Records from a collection
*** Begin section ***

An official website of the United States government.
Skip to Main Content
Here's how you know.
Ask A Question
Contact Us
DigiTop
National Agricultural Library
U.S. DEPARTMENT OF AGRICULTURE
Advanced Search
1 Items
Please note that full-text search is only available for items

*** End section ***

:: What you are asked to do ::
Make an exact copy of every line in the data.

:: Completed exercise ::
An official website of the United States government.
Skip to Main Content
Here's how you know.
Ask A Question
Contact Us
DigiTop
National Agricultural Library
U.S. DEPARTMENT OF AGRICULTURE
Advanced Search
1 Items
Please note that full-text search is only available for items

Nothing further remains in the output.